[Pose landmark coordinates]
================================

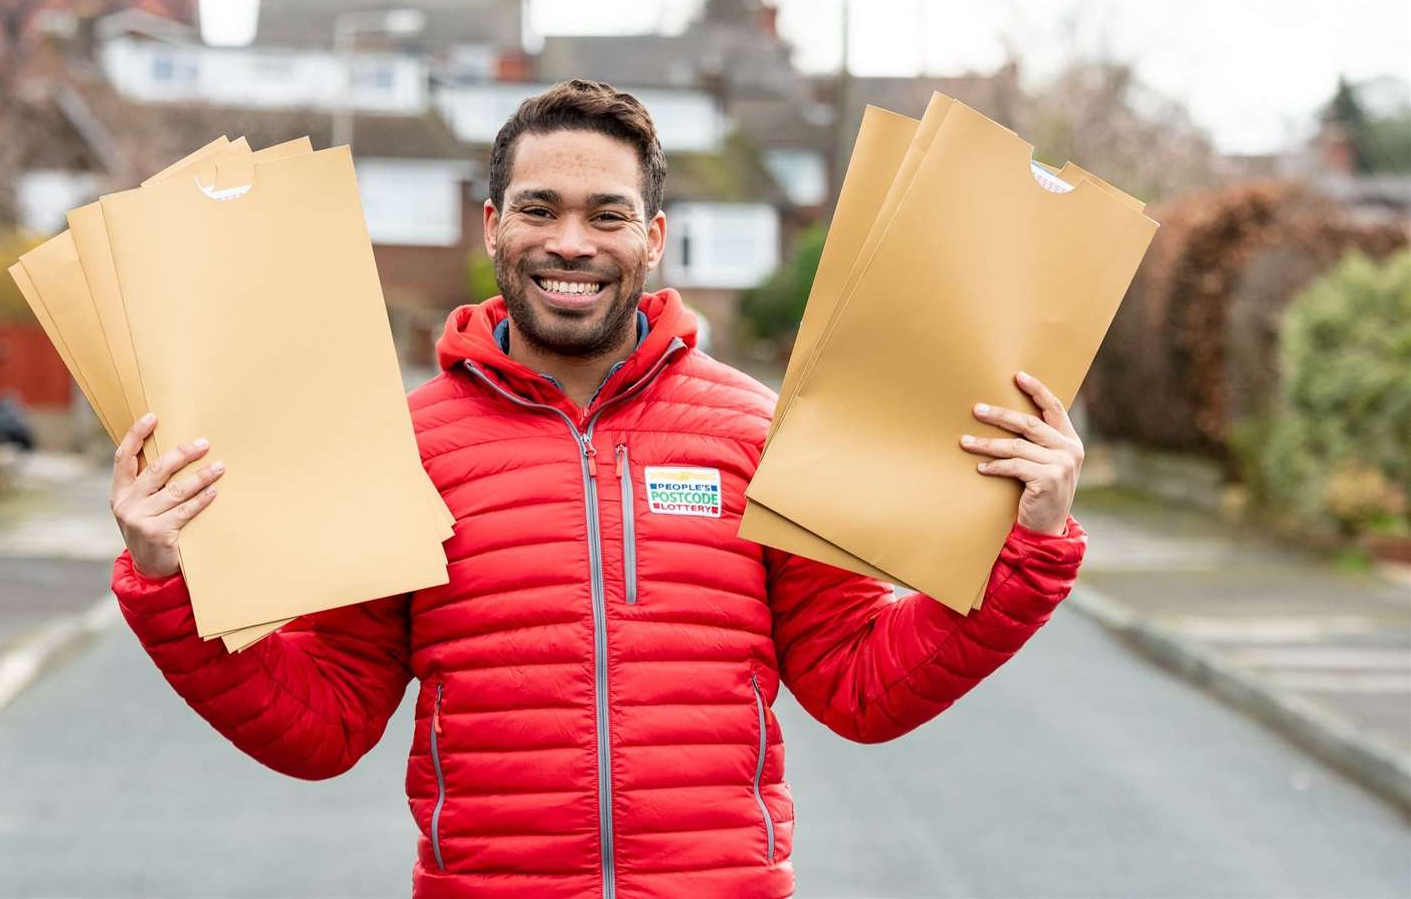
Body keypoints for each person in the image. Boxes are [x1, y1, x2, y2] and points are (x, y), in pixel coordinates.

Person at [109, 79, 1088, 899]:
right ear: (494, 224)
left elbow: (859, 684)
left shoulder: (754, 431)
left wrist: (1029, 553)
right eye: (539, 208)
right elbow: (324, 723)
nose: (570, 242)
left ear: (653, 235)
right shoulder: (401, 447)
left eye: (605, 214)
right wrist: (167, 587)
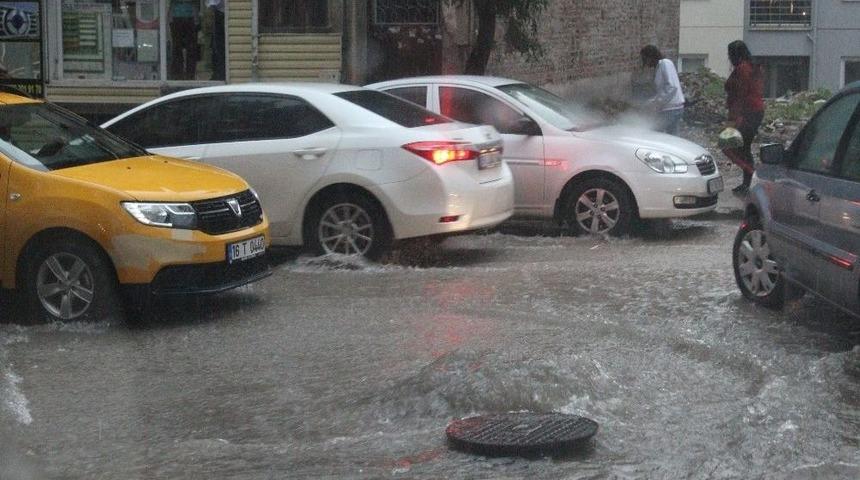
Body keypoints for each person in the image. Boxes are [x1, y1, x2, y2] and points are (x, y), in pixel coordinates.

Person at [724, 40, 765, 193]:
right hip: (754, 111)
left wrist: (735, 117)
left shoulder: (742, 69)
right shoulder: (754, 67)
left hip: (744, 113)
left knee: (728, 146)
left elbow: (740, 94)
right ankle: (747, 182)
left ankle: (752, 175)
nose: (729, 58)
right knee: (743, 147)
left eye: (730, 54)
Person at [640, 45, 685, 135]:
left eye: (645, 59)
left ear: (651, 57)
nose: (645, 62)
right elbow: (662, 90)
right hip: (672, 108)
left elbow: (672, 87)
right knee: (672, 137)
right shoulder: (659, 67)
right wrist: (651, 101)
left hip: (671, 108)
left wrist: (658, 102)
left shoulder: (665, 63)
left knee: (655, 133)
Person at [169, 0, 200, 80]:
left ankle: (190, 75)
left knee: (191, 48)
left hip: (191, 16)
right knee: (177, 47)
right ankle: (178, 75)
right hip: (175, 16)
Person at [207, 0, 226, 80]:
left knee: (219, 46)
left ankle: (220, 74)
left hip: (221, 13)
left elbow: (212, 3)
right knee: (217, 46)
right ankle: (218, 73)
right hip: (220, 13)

================================

- **What the task asks**
Each entry gets copied exactly; the pictures stay out.

- **Response below**
Body keypoints for each person in the image. Boxes are [x1, y1, x2, y2] and points are (x, y), in pixel coordinates.

Person at [109, 79, 1088, 899]:
right ear: (494, 224)
left elbow: (859, 684)
left shoulder: (754, 431)
left wrist: (1029, 553)
right eye: (539, 208)
right elbow: (324, 723)
nose: (570, 242)
left ear: (653, 235)
right shoulder: (401, 447)
left eye: (605, 214)
right wrist: (167, 587)
Body keypoints for each person in the image. Boxes are [x1, y1, x2, y2] and points are (x, y), in pixel coordinates.

Person at [724, 40, 765, 193]:
right hip: (754, 111)
left wrist: (735, 117)
left shoulder: (742, 69)
right shoulder: (754, 67)
left hip: (744, 113)
left knee: (728, 146)
left elbow: (740, 94)
right ankle: (747, 182)
left ankle: (752, 175)
nose: (729, 58)
right knee: (743, 147)
left eye: (730, 54)
Person at [640, 45, 685, 135]:
left eye: (645, 59)
left ear: (651, 57)
nose: (645, 62)
right elbow: (662, 90)
right hip: (672, 108)
left elbow: (672, 87)
right knee: (672, 137)
right shoulder: (659, 67)
right wrist: (651, 101)
left hip: (671, 108)
left wrist: (658, 102)
left shoulder: (665, 63)
left knee: (655, 133)
Person at [169, 0, 200, 80]:
left ankle: (190, 75)
left knee: (191, 48)
left hip: (191, 16)
right knee: (177, 47)
right ankle: (178, 75)
right hip: (175, 16)
Person at [207, 0, 226, 80]:
left knee: (219, 46)
left ankle: (220, 74)
left hip: (221, 13)
left elbow: (212, 3)
right knee: (217, 46)
right ankle: (218, 73)
right hip: (220, 13)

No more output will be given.